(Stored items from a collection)
Segment Open

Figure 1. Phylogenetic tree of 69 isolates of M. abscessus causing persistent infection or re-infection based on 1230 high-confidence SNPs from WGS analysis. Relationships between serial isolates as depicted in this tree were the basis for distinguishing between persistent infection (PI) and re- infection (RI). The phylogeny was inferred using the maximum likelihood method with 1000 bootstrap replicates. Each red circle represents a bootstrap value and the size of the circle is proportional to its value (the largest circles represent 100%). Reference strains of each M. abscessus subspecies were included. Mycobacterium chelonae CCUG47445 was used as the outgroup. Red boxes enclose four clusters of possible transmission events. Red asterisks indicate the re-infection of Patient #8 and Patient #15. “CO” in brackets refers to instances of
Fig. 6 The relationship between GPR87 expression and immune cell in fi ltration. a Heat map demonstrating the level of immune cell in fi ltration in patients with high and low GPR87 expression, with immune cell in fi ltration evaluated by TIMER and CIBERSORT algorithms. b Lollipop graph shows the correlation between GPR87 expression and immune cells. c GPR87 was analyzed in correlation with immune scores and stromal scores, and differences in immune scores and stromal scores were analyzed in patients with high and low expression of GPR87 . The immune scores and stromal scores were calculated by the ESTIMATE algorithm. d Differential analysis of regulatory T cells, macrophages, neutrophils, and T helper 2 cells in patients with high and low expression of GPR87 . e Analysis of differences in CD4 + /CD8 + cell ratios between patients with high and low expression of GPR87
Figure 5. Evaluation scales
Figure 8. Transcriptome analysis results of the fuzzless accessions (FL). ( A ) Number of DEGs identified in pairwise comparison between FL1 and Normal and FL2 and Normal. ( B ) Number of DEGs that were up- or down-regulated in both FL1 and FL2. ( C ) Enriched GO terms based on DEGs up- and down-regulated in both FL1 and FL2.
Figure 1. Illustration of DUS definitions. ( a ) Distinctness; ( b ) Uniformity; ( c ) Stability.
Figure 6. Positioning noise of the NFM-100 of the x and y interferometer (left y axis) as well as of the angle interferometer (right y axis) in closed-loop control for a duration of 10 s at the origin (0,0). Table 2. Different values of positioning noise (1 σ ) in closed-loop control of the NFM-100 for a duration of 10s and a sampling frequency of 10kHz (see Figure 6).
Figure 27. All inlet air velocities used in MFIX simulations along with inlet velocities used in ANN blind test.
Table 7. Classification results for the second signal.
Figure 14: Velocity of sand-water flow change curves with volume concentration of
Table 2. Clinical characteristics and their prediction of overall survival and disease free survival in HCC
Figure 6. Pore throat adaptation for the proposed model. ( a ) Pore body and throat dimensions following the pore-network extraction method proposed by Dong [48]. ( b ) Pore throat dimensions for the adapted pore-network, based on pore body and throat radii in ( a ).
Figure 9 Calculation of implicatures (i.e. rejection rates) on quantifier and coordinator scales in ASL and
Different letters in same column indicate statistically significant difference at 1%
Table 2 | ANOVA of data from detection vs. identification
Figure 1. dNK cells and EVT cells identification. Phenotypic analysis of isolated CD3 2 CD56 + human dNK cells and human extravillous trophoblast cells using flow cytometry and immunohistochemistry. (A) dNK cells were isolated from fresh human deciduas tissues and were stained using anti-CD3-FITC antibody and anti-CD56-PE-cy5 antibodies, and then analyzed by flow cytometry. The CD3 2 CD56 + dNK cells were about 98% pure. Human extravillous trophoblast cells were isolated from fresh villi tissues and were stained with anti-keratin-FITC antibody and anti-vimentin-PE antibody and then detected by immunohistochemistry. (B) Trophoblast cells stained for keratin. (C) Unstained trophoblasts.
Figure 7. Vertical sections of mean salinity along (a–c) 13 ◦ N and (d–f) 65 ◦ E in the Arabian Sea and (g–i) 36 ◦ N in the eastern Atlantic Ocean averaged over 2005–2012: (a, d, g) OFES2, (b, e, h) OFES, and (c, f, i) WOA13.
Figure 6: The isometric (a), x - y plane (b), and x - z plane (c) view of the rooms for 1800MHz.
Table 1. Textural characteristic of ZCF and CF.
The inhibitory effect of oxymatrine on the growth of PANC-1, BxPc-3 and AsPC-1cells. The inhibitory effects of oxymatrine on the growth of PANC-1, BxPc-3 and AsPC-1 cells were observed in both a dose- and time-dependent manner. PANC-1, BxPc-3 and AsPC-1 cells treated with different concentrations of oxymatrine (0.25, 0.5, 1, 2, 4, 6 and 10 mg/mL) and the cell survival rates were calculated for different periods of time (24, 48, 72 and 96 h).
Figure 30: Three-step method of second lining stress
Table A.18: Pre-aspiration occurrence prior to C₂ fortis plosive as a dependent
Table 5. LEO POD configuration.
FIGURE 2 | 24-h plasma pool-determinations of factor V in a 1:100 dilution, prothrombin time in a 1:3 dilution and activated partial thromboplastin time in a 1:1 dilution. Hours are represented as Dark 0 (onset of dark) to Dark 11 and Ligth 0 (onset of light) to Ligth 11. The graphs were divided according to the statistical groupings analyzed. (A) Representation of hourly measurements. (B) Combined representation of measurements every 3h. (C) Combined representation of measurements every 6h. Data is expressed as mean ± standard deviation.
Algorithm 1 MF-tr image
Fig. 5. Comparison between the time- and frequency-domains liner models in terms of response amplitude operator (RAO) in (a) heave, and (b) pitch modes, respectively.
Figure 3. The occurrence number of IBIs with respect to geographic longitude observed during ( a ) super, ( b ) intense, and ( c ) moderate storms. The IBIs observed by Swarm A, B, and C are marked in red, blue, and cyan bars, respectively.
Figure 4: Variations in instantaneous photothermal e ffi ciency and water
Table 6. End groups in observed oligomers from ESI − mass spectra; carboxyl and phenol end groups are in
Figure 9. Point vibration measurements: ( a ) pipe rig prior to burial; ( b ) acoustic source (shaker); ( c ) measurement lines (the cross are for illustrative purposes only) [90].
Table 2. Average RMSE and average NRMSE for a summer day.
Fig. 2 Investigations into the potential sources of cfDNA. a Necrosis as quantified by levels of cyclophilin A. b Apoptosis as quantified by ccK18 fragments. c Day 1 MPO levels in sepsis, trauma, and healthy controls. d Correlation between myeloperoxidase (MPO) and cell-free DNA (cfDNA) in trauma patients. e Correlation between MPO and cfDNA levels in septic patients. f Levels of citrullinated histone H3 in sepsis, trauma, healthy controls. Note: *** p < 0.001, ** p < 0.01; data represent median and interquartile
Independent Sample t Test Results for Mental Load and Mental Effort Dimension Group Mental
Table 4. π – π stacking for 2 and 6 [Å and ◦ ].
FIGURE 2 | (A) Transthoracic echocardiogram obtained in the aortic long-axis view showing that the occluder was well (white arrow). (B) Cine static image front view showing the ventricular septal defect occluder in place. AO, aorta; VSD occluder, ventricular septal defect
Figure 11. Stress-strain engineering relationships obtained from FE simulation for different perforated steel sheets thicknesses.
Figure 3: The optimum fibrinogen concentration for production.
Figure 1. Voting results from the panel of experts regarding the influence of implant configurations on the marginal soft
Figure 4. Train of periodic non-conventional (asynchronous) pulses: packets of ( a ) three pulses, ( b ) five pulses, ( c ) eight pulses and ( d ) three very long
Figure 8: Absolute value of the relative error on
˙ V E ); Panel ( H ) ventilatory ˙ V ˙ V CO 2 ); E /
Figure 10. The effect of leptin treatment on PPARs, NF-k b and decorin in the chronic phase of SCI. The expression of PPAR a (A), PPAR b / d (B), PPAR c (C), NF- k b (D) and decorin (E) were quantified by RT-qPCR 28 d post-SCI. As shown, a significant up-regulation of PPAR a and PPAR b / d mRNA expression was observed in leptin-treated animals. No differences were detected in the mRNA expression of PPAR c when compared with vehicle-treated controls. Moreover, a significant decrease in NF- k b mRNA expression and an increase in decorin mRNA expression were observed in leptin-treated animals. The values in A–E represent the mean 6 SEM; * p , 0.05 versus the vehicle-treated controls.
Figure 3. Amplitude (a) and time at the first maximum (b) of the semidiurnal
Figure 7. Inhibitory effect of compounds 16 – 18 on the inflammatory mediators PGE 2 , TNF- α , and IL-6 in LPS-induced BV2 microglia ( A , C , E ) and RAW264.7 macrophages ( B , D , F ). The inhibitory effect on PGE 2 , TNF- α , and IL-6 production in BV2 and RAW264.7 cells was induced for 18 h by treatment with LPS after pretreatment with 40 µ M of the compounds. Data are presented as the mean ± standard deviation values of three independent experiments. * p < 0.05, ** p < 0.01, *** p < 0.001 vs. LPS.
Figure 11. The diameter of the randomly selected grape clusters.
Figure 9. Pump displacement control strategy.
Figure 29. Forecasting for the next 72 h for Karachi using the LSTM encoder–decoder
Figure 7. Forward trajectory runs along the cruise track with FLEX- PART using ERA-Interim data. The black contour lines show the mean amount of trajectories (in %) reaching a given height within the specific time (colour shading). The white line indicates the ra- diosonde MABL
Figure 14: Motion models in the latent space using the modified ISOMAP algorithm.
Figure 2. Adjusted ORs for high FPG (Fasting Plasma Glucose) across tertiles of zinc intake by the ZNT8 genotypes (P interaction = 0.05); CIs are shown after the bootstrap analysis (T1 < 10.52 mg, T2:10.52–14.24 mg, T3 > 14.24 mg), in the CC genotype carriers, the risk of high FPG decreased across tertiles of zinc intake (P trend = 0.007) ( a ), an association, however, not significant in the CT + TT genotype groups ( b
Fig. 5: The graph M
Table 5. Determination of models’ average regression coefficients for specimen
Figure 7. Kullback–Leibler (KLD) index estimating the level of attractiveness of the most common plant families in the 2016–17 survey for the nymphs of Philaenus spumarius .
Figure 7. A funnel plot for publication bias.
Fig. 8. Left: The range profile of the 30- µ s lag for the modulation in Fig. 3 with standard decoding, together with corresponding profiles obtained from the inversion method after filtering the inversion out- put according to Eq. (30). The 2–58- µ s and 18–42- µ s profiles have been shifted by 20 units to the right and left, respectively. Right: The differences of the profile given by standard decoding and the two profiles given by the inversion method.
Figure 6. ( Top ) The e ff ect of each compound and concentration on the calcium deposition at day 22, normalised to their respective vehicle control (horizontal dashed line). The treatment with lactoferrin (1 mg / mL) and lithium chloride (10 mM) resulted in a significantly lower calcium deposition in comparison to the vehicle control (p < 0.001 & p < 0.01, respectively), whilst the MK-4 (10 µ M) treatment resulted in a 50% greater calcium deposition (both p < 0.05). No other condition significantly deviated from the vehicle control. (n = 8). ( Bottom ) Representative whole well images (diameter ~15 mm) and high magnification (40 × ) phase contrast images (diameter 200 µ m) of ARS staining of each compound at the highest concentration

Segment Closed

→ AIM OF THE EXERCISE:
Above are the records; print exactly the lines from the line with "Figure 27. All" to the line with "Table 2. Clinical", including both, and nothing else.

→ RESPONSE BELOW:
Figure 27. All inlet air velocities used in MFIX simulations along with inlet velocities used in ANN blind test.
Table 7. Classification results for the second signal.
Figure 14: Velocity of sand-water flow change curves with volume concentration of
Table 2. Clinical characteristics and their prediction of overall survival and disease free survival in HCC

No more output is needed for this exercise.